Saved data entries
● ● ● ● ● ● ●

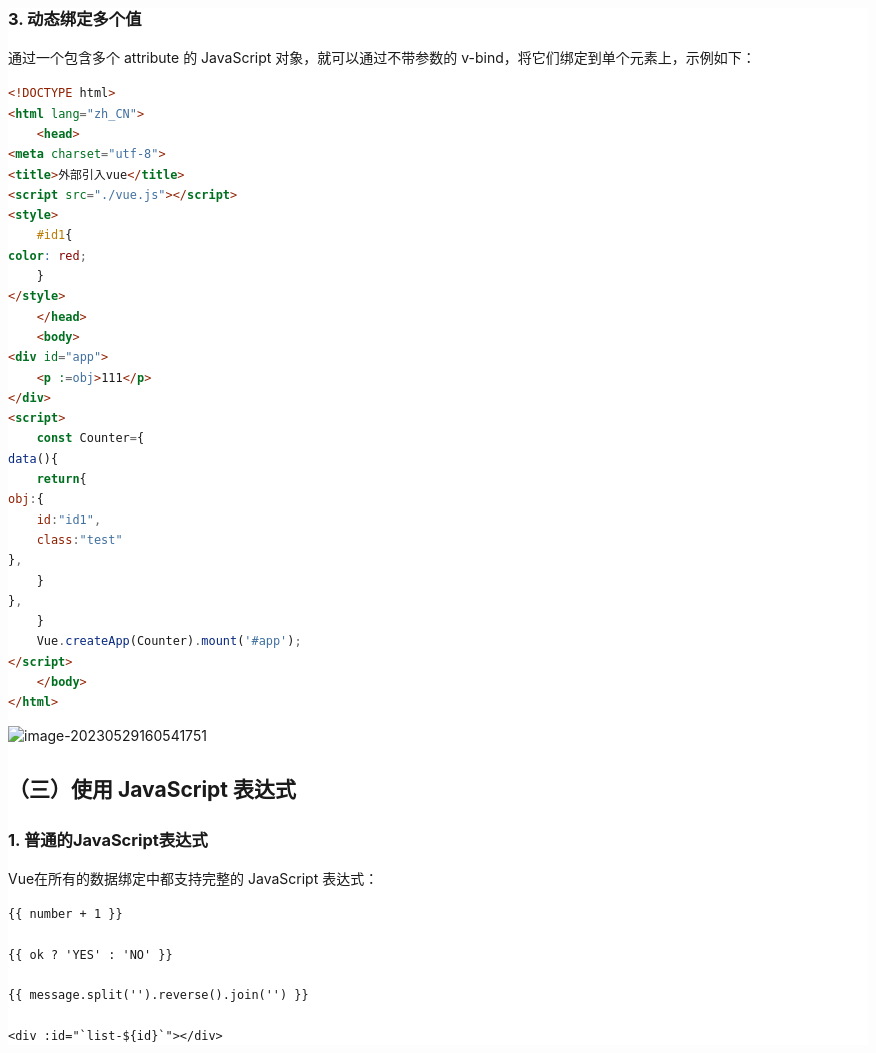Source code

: ### 3. 动态绑定多个值

通过一个包含多个 attribute 的 JavaScript 对象，就可以通过不带参数的 v-bind，将它们绑定到单个元素上，示例如下：

```html
<!DOCTYPE html>
<html lang="zh_CN">
	<head>
<meta charset="utf-8">
<title>外部引入vue</title>
<script src="./vue.js"></script>
<style>
	#id1{
color: red;
	}
</style>
	</head>
	<body>
<div id="app">
	<p :=obj>111</p>
</div>
<script>
	const Counter={
data(){
	return{
obj:{
	id:"id1",
	class:"test"
},
	}
},
	}
	Vue.createApp(Counter).mount('#app');
</script>
	</body>
</html>
```

![image-20230529160541751](https://s2.loli.net/2023/05/29/8mLs4WJGgjPdn9r.png)

## （三）使用 JavaScript 表达式

### 1. 普通的JavaScript表达式

Vue在所有的数据绑定中都支持完整的 JavaScript 表达式：

```vue
{{ number + 1 }}

{{ ok ? 'YES' : 'NO' }}

{{ message.split('').reverse().join('') }}

<div :id="`list-${id}`"></div>
```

● ● ● ● ● ● ●

* [What to work on]
Print verbatim every line above, apart from the pictures.

* [Worked solution]
Source code

: ### 3. 动态绑定多个值

通过一个包含多个 attribute 的 JavaScript 对象，就可以通过不带参数的 v-bind，将它们绑定到单个元素上，示例如下：

```html
<!DOCTYPE html>
<html lang="zh_CN">
	<head>
<meta charset="utf-8">
<title>外部引入vue</title>
<script src="./vue.js"></script>
<style>
	#id1{
color: red;
	}
</style>
	</head>
	<body>
<div id="app">
	<p :=obj>111</p>
</div>
<script>
	const Counter={
data(){
	return{
obj:{
	id:"id1",
	class:"test"
},
	}
},
	}
	Vue.createApp(Counter).mount('#app');
</script>
	</body>
</html>
```

![image-20230529160541751](https://s2.loli.net/2023/05/29/8mLs4WJGgjPdn9r.png)

## （三）使用 JavaScript 表达式

### 1. 普通的JavaScript表达式

Vue在所有的数据绑定中都支持完整的 JavaScript 表达式：

```vue
{{ number + 1 }}

{{ ok ? 'YES' : 'NO' }}

{{ message.split('').reverse().join('') }}

<div :id="`list-${id}`"></div>
```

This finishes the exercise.